The three tests all converge: the moral test (keeping His commandments), the love test (loving one another), and the internal witness of the Spirit. Together they provide a threefold cord of assurance that is stronger than any accusing heart.
Key Terms to Remember
- Reassure / Persuade our heart (peisomen) — To calm, to set at rest, to persuade. The process of bringing a troubled conscience to peace through the truth of God's greater knowledge.
- Heart condemns (kardia kataginoskē) — The inner awareness of guilt. The conscience that accuses us of falling short of God's standard.
- Confidence (parrēsia) — Boldness, freedom of speech, open access to God without fear. Here applied to prayer rather than Christ's coming (2:28).
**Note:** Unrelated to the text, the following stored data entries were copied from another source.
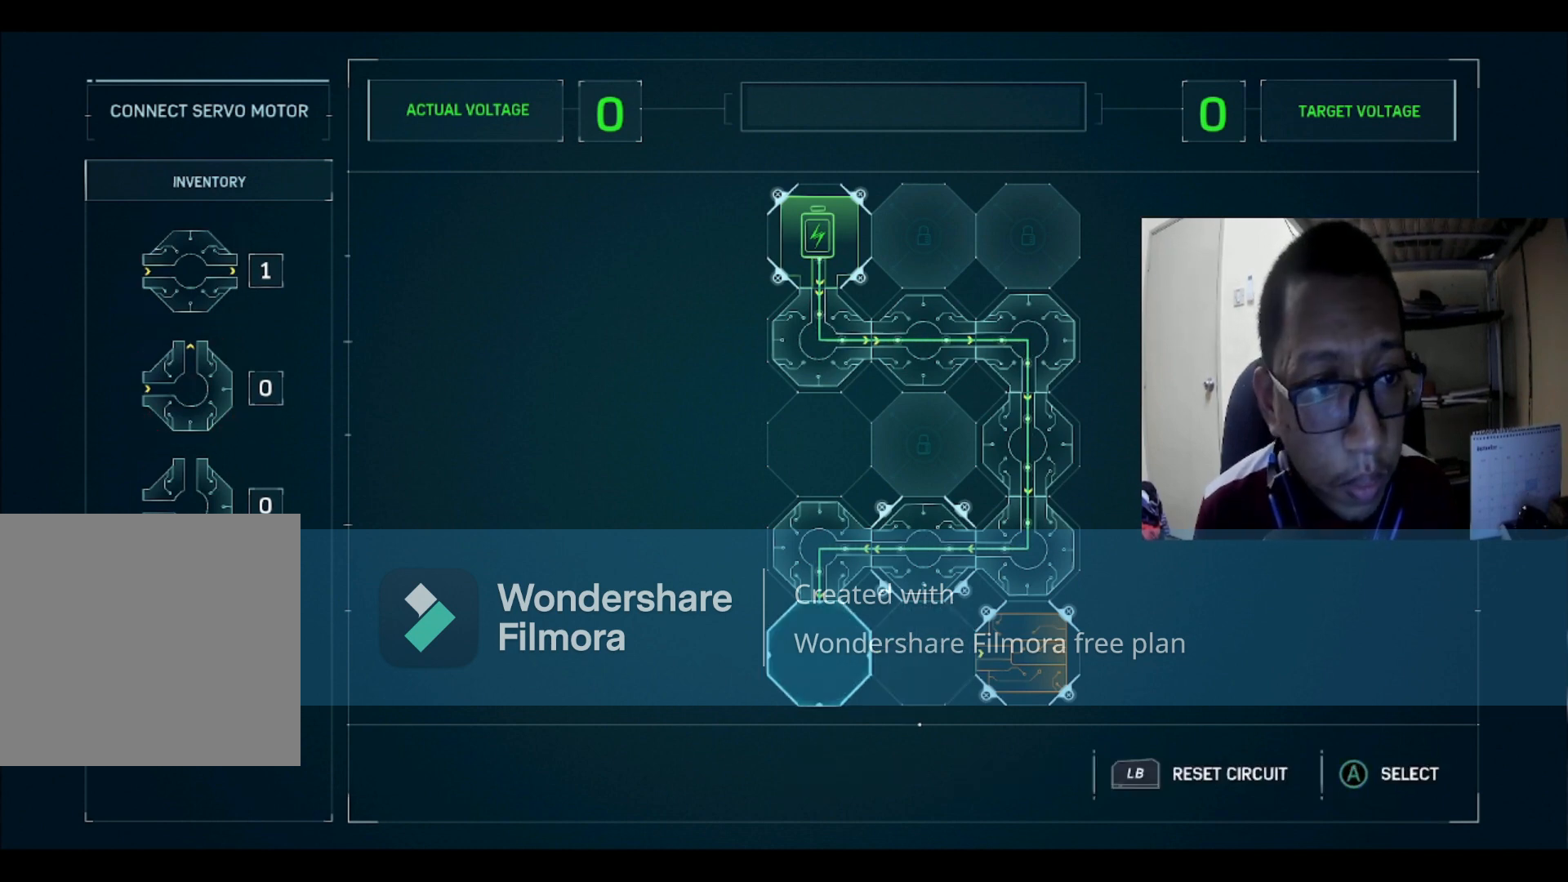
{"buttons": [], "left_stick": "center", "right_stick": "center", "events": []}
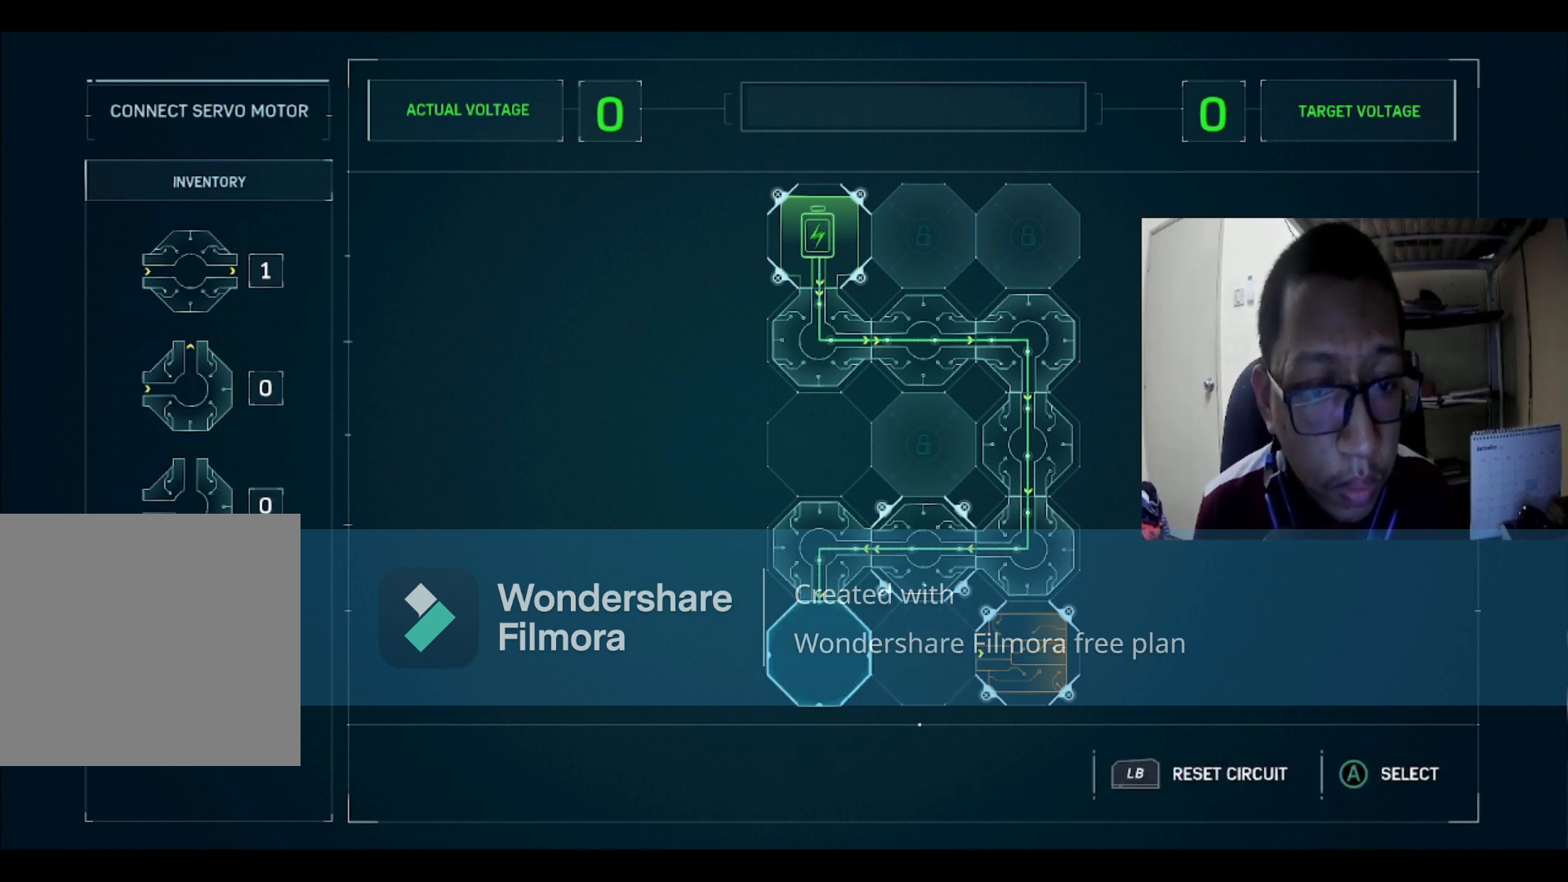
{"buttons": [], "left_stick": "center", "right_stick": "center", "events": [[300, "A", "down"], [367, "A", "up"]]}
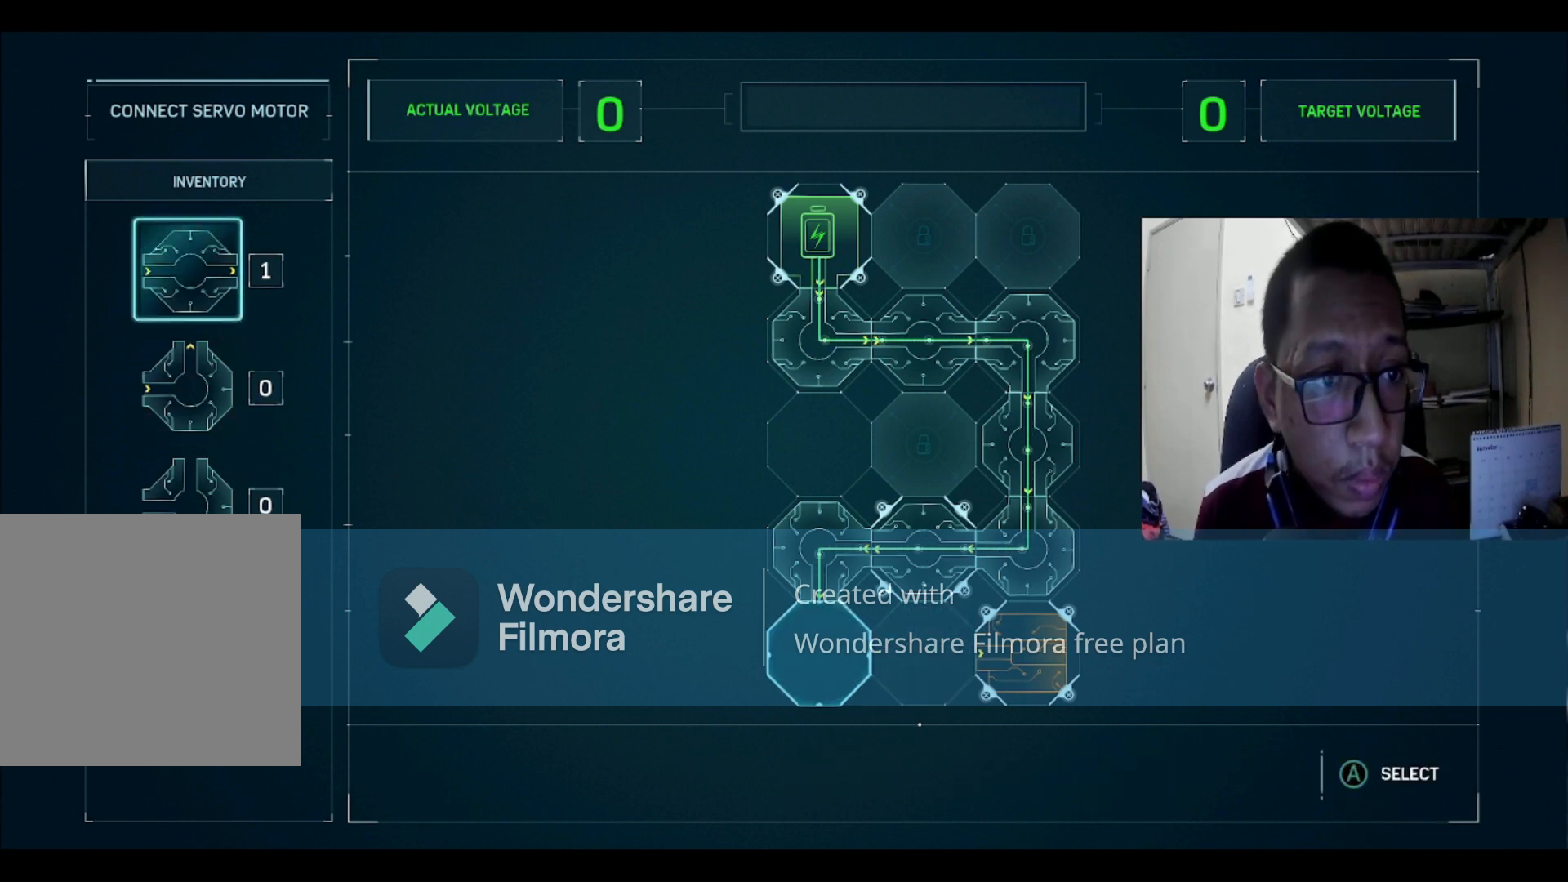
{"buttons": [], "left_stick": "center", "right_stick": "center", "events": [[134, "A", "down"], [201, "A", "up"]]}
- Believe in the name — Personal trust in the person and work of Jesus Christ; the first and foundational commandment from which love flows.
- The Spirit's witness — The internal testimony of the Holy Spirit that assures us of our union with Christ and empowers our obedience and love.
Check Your Understanding
1. What should a believer do when his heart condemns him (v. 20)?
2. What condition does John attach to receiving what we ask from God in prayer (v. 22)?
3. According to verse 23, what is God's single twofold commandment?
4. John gives three witnesses that assure us we belong to God in this passage. What are they?
Primary Resource
Before Next Lesson
Read 1 John 4:1-6. Ask: How can I tell whether a teacher or teaching is from God — and what does it mean to "test the spirits"?